Slightly off topic today, but I came across this little item over the weekend and it got me thinking.
First: "that is the naughtiest bar tool I've ever seen." Seriously, think about it.
Then the combination of calf-length black leather boot and high-kicking thigh set off other recollections of this particular look and how it's appeared past and present.
As in: Toulouse-Lautrec prowled the Parisian dancehalls, painted what he saw, and made their characters immortal. Below, a dance at the Moulin Rouge, where an lady gives a gent what amounts to a private show. When the can-can girls got on stage, the audience met with a lineful of short leather boots, petticoats, and little else beneath, most spectacularly when the dancers did the move known as the rond de jamb, in which the knee lifts high and the lower leg twists below.

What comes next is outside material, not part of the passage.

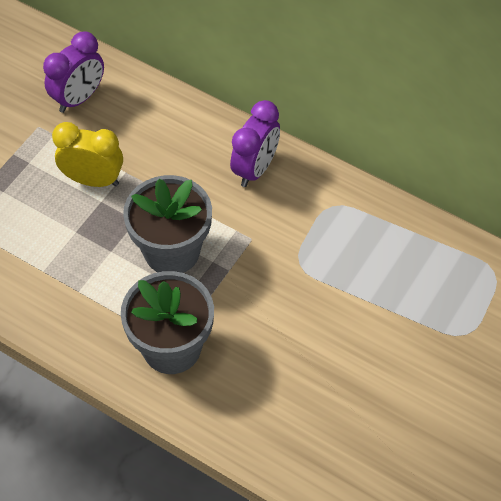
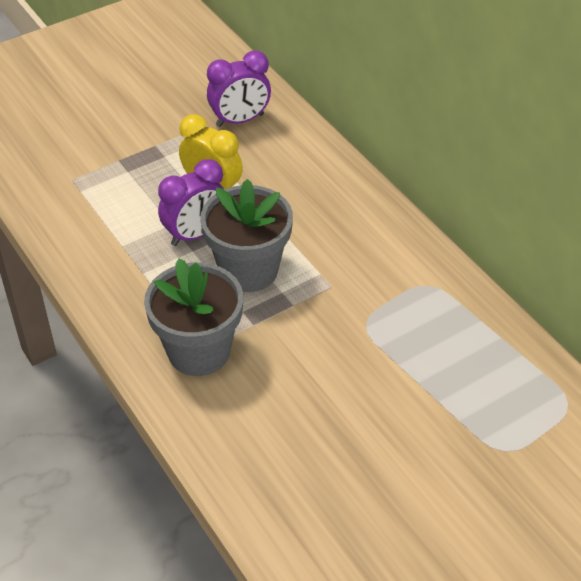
camera: 25 degrees right, 10 degrees down
purple clock [230,100,280,187] -> purple clock moved to [158,159,224,246]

More recently the look lept from the dancehall to the burlesque stage, and to the Cabaret. Below Liza has ditched the petticoats but is still doing loads of ronds de jamb, this time with a chair as an excuse to get a leg over (YouTube won't let me embed the Mein Herr vid, have a look, it's amazing).
Even more recently, pop stars looking to assume some old-school showgirl cred will likewise stick on some boots, limber up their hips, and work a chair, case in point the Pussycat Dolls in Buttons, below.
Is it a look? It's a look. And considering its staying power, that corkscrew--even though it's an antique--won't be out of fashion anytime soon.